Tory 5049 Ford 18 Chow 4933 other 0

Ford wins just 18 out of 10,000 simulations. That's 0.18%, folks.

OK, one more. Let's assume that all of Forum's top line numbers are correct:

const int voteshare[] = { 43, 29, 25, 3 };

The outcome looks decisive:

Tory 10000 Ford 0 Chow 0 other 0

What can we conclude from this experiment?

- a candidate's predicted vote share is not the same as that candidate's likelihood of winning
- small changes in vote share can effect large changes in a candidate's likelihood of winning
- one candidate's chance of winning can be affected in a large way by small changes in
*another*candidate's share of the vote - if you believe that Doug will pull about 29% of the vote, strategic voting is not merited
- the case for strategic voting improves as Ford's numbers approach 32%, but there haven't been many polls predicting that.
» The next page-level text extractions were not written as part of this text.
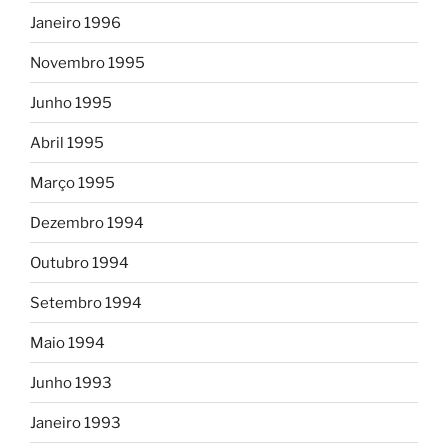
Janeiro 1996
Novembro 1995
Junho 1995
Abril 1995
Março 1995
Dezembro 1994
Outubro 1994
Setembro 1994
Maio 1994
Junho 1993
Janeiro 1993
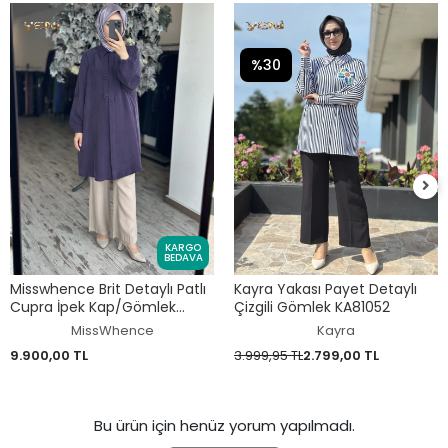
%30
KARGO
BEDAVA
Misswhence Brit Detaylı Patlı
Kayra Yakası Payet Detaylı
Cupra İpek Kap/Gömlek
Çizgili Gömlek KA81052
39303
MissWhence
Kayra
9.900,00 TL
3.999,95 TL
2.799,00 TL
Bu ürün için henüz yorum yapılmadı.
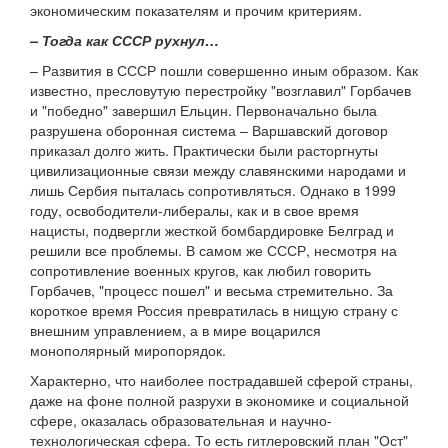
экономическим показателям и прочим критериям.
– Тогда как СССР рухнул…
– Развития в СССР пошли совершенно иным образом. Как
известно, пресловутую перестройку "возглавил" Горбачев
и "победно" завершил Ельцин. Первоначально была
разрушена оборонная система – Варшавский договор
приказал долго жить. Практически были расторгнуты
цивилизационные связи между славянскими народами и
лишь Сербия пыталась сопротивляться. Однако в 1999
году, освободители-либералы, как и в свое время
нацисты, подвергли жесткой бомбардировке Белград и
решили все проблемы. В самом же СССР, несмотря на
сопротивление военных кругов, как любил говорить
Горбачев, "процесс пошел" и весьма стремительно. За
короткое время Россия превратилась в нищую страну с
внешним управлением, а в мире воцарился
монополярный миропорядок.
Характерно, что наиболее пострадавшей сферой страны,
даже на фоне полной разрухи в экономике и социальной
сфере, оказалась образовательная и научно-
технологическая сфера. То есть гитлеровский план "Ост"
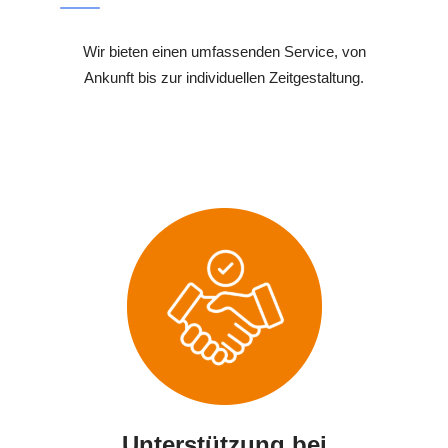
Wir bieten einen umfassenden Service, von
Ankunft bis zur individuellen Zeitgestaltung.
Unterstützung bei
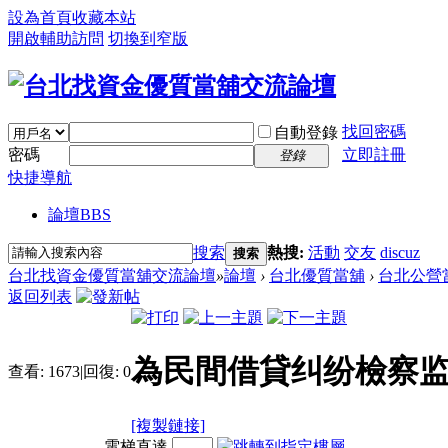
設為首頁
收藏本站
開啟輔助訪問
切換到窄版
找回密碼
自動登錄
密碼
立即註冊
登錄
快捷導航
論壇
BBS
搜索
熱搜:
活動
交友
discuz
搜索
台北找資金優質當舖交流論壇
»
論壇
›
台北優質當舖
›
台北公營
返回列表
為民間借貸纠纷檢察监
查看:
1673
|
回復:
0
[複製鏈接]
電梯直達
UPDATE: SEE BELOW
- a newspaper op-ed column that calls for strategic anti-Ford voting without offering any mathematical analysis is morally equivalent to climate change denial, or anti-vax/anti-wifi hysteria

A predictable counter-argument to everything that you've just read is this: What if the polls are wrong, and what if the particular poll whose results I plugged into the program is really, really wrong?

I have two responses to this:

- the polls have been remarkably consistent with one another for a long time; a single poll on its own isn't convincing, but months of regular polling?
- if you are going to discount the polls, then you are discounting the basis for strategic voting, too; you can't say "the best strategy is to vote for the candidate who is leading in the polls" while silmutaneously saying "I think the polls are totally wrong"

The whole point of strategic voting is that it is an informed response to known information about how others will vote. If you choose to believe that the polls are wrong you CANNOT VOTE STRATEGICALLY. At best, you can vote based on a hunch and flatter yourself with the false belief that doing so is smart, somehow.

Just vote for the candidate you like. Good luck.

Oct 27 2014

OK, Forum released the results of a new poll Sunday night (October 26th). Let's run the simulation with these new results:

const int voteshare[] = { 44, 32, 21, 3 };

These numbers still predict decisive victory for Tory.

Tory 10000 Ford 0 Chow 0 other 0

How much of Tory's share of the vote is attributable to strategic voting? I have no way of knowing. Is it possible that, without the strategic vote, Tory and Chow would split the anti-Ford vote exactly evenly? Yes, it's possible, but decidedly improbable. Still, at 32%, an even split of the anti-Ford vote between Tory and Chow, lets Doug win only 20% of 10,000 simulated elections (see above).

Should you vote strategically, then? Here's a guide:

- if you believe that Doug is going to pull 32% of the vote, AND
- you believe that Tory and Chow would split the rest of the vote equally, if not for strategic voting, AND
- giving Doug about a one-in-five chance of victory is too risky for you

then yeah, vote strategically. Honestly, though, anything other than a Tory mayoralty is really really unlikely at this point, so I still think you should just vote however you want. And if you want to vote "strategically," then go for it, but be aware that the math doesn't support you.